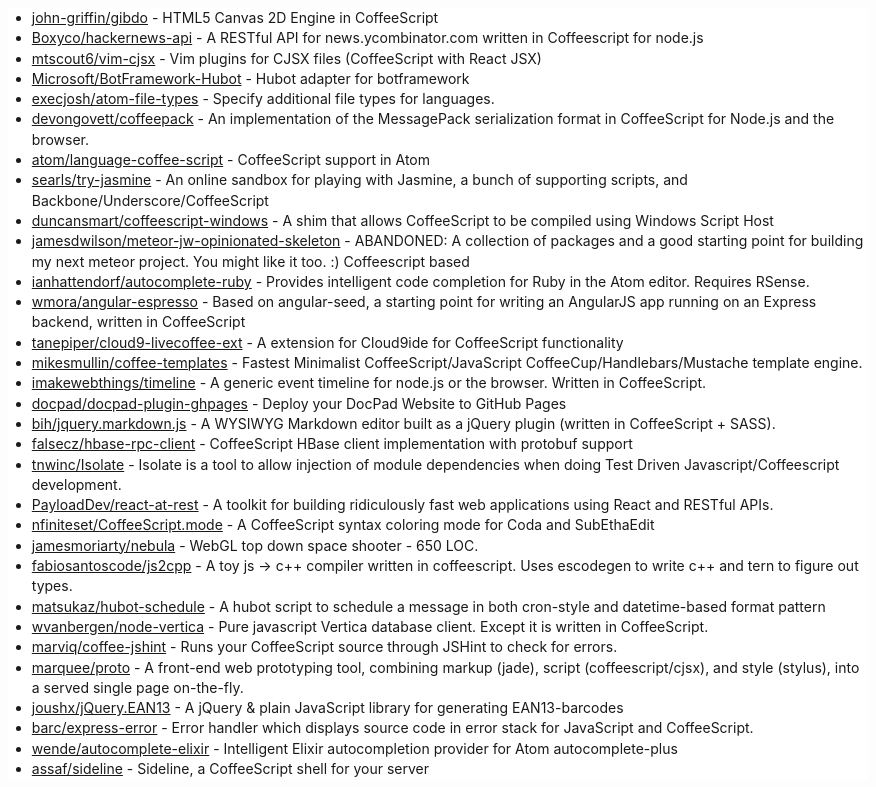 * [john-griffin/gibdo](https://github.com/john-griffin/gibdo) - HTML5 Canvas 2D Engine in CoffeeScript
* [Boxyco/hackernews-api](https://github.com/Boxyco/hackernews-api) - A RESTful API for news.ycombinator.com written in Coffeescript for node.js
* [mtscout6/vim-cjsx](https://github.com/mtscout6/vim-cjsx) - Vim plugins for CJSX files (CoffeeScript with React JSX)
* [Microsoft/BotFramework-Hubot](https://github.com/Microsoft/BotFramework-Hubot) - Hubot adapter for botframework
* [execjosh/atom-file-types](https://github.com/execjosh/atom-file-types) - Specify additional file types for languages.
* [devongovett/coffeepack](https://github.com/devongovett/coffeepack) - An implementation of the MessagePack serialization format in CoffeeScript for Node.js and the browser.
* [atom/language-coffee-script](https://github.com/atom/language-coffee-script) - CoffeeScript support in Atom
* [searls/try-jasmine](https://github.com/searls/try-jasmine) - An online sandbox for playing with Jasmine, a bunch of supporting scripts, and Backbone/Underscore/CoffeeScript
* [duncansmart/coffeescript-windows](https://github.com/duncansmart/coffeescript-windows) - A shim that allows CoffeeScript to be compiled using Windows Script Host
* [jamesdwilson/meteor-jw-opinionated-skeleton](https://github.com/jamesdwilson/meteor-jw-opinionated-skeleton) - ABANDONED: A collection of packages and a good starting point for building my next meteor project. You might like it too. :) Coffeescript based
* [ianhattendorf/autocomplete-ruby](https://github.com/ianhattendorf/autocomplete-ruby) - Provides intelligent code completion for Ruby in the Atom editor. Requires RSense.
* [wmora/angular-espresso](https://github.com/wmora/angular-espresso) - Based on angular-seed, a starting point for writing an AngularJS app running on an Express backend, written in CoffeeScript
* [tanepiper/cloud9-livecoffee-ext](https://github.com/tanepiper/cloud9-livecoffee-ext) - A extension for Cloud9ide for CoffeeScript functionality
* [mikesmullin/coffee-templates](https://github.com/mikesmullin/coffee-templates) - Fastest Minimalist CoffeeScript/JavaScript CoffeeCup/Handlebars/Mustache template engine.
* [imakewebthings/timeline](https://github.com/imakewebthings/timeline) - A generic event timeline for node.js or the browser. Written in CoffeeScript.
* [docpad/docpad-plugin-ghpages](https://github.com/docpad/docpad-plugin-ghpages) - Deploy your DocPad Website to GitHub Pages
* [bih/jquery.markdown.js](https://github.com/bih/jquery.markdown.js) - A WYSIWYG Markdown editor built as a jQuery plugin (written in CoffeeScript + SASS).
* [falsecz/hbase-rpc-client](https://github.com/falsecz/hbase-rpc-client) - CoffeeScript HBase client implementation with protobuf support
* [tnwinc/Isolate](https://github.com/tnwinc/Isolate) - Isolate is a tool to allow injection of module dependencies when doing Test Driven Javascript/Coffeescript development.
* [PayloadDev/react-at-rest](https://github.com/PayloadDev/react-at-rest) - A toolkit for building ridiculously fast web applications using React and RESTful APIs.
* [nfiniteset/CoffeeScript.mode](https://github.com/nfiniteset/CoffeeScript.mode) - A CoffeeScript syntax coloring mode for Coda and SubEthaEdit
* [jamesmoriarty/nebula](https://github.com/jamesmoriarty/nebula) - WebGL top down space shooter - 650 LOC.
* [fabiosantoscode/js2cpp](https://github.com/fabiosantoscode/js2cpp) - A toy js -> c++ compiler written in coffeescript. Uses escodegen to write c++ and tern to figure out types.
* [matsukaz/hubot-schedule](https://github.com/matsukaz/hubot-schedule) - A hubot script to schedule a message in both cron-style and datetime-based format pattern
* [wvanbergen/node-vertica](https://github.com/wvanbergen/node-vertica) - Pure javascript Vertica database client. Except it is written in CoffeeScript.
* [marviq/coffee-jshint](https://github.com/marviq/coffee-jshint) - Runs your CoffeeScript source through JSHint to check for errors.
* [marquee/proto](https://github.com/marquee/proto) - A front-end web prototyping tool, combining markup (jade), script (coffeescript/cjsx), and style (stylus), into a served single page on-the-fly.
* [joushx/jQuery.EAN13](https://github.com/joushx/jQuery.EAN13) - A jQuery & plain JavaScript library for generating EAN13-barcodes
* [barc/express-error](https://github.com/barc/express-error) - Error handler which displays source code in error stack for JavaScript and CoffeeScript.
* [wende/autocomplete-elixir](https://github.com/wende/autocomplete-elixir) - Intelligent Elixir autocompletion provider for Atom autocomplete-plus
* [assaf/sideline](https://github.com/assaf/sideline) - Sideline, a CoffeeScript shell for your server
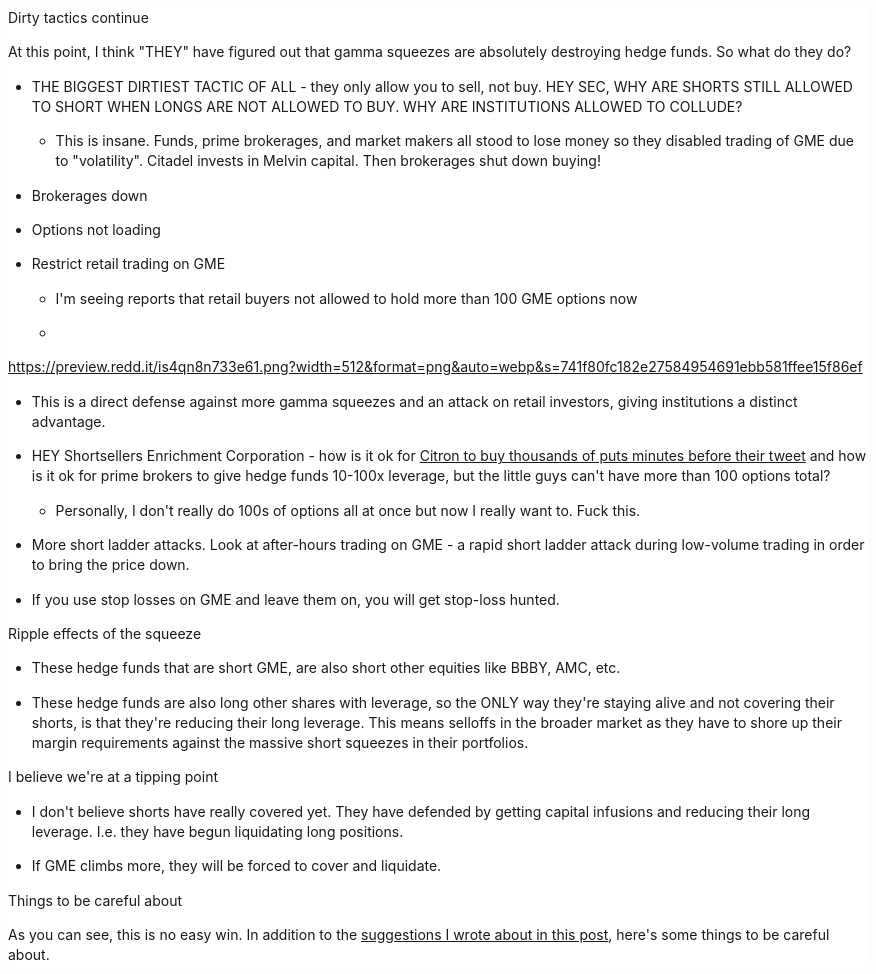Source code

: Dirty tactics continue

At this point, I think "THEY" have figured out that gamma squeezes are absolutely destroying hedge funds. So what do they do?

-   THE BIGGEST DIRTIEST TACTIC OF ALL - they only allow you to sell, not buy. HEY SEC, WHY ARE SHORTS STILL ALLOWED TO SHORT WHEN LONGS ARE NOT ALLOWED TO BUY. WHY ARE INSTITUTIONS ALLOWED TO COLLUDE?

    -   This is insane. Funds, prime brokerages, and market makers all stood to lose money so they disabled trading of GME due to "volatility". Citadel invests in Melvin capital. Then brokerages shut down buying!

-   Brokerages down

-   Options not loading

-   Restrict retail trading on GME

    -   I'm seeing reports that retail buyers not allowed to hold more than 100 GME options now

    -

<https://preview.redd.it/is4qn8n733e61.png?width=512&format=png&auto=webp&s=741f80fc182e27584954691ebb581ffee15f86ef>

-   This is a direct defense against more gamma squeezes and an attack on retail investors, giving institutions a distinct advantage.

-   HEY Shortsellers Enrichment Corporation - how is it ok for [Citron to buy thousands of puts minutes before their tweet](https://www.reddit.com/r/wallstreetbets/comments/l1tg88/gme_how_shorts_manipulated_you_and_how_you_can_be/) and how is it ok for prime brokers to give hedge funds 10-100x leverage, but the little guys can't have more than 100 options total?

    -   Personally, I don't really do 100s of options all at once but now I really want to. Fuck this.

-   More short ladder attacks. Look at after-hours trading on GME - a rapid short ladder attack during low-volume trading in order to bring the price down.

-   If you use stop losses on GME and leave them on, you will get stop-loss hunted.

Ripple effects of the squeeze

-   These hedge funds that are short GME, are also short other equities like BBBY, AMC, etc.

-   These hedge funds are also long other shares with leverage, so the ONLY way they're staying alive and not covering their shorts, is that they're reducing their long leverage. This means selloffs in the broader market as they have to shore up their margin requirements against the massive short squeezes in their portfolios.

I believe we're at a tipping point

-   I don't believe shorts have really covered yet. They have defended by getting capital infusions and reducing their long leverage. I.e. they have begun liquidating long positions.

-   If GME climbs more, they will be forced to cover and liquidate.

Things to be careful about

As you can see, this is no easy win. In addition to the [suggestions I wrote about in this post](https://www.reddit.com/r/wallstreetbets/comments/l1tg88/gme_how_shorts_manipulated_you_and_how_you_can_be/), here's some things to be careful about.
######
> **Action item**
Format everything in the records from the line containing "get stop-loss hunted." down to the line containing "I believe we're at a tipping point", both ends included, as a JSON list of strings with one string per line, leaving out blank lines.

> **Expected answer**
[
  "-   If you use stop losses on GME and leave them on, you will get stop-loss hunted.",
  "Ripple effects of the squeeze",
  "-   These hedge funds that are short GME, are also short other equities like BBBY, AMC, etc.",
  "-   These hedge funds are also long other shares with leverage, so the ONLY way they're staying alive and not covering their shorts, is that they're reducing their long leverage. This means selloffs in the broader market as they have to shore up their margin requirements against the massive short squeezes in their portfolios.",
  "I believe we're at a tipping point"
]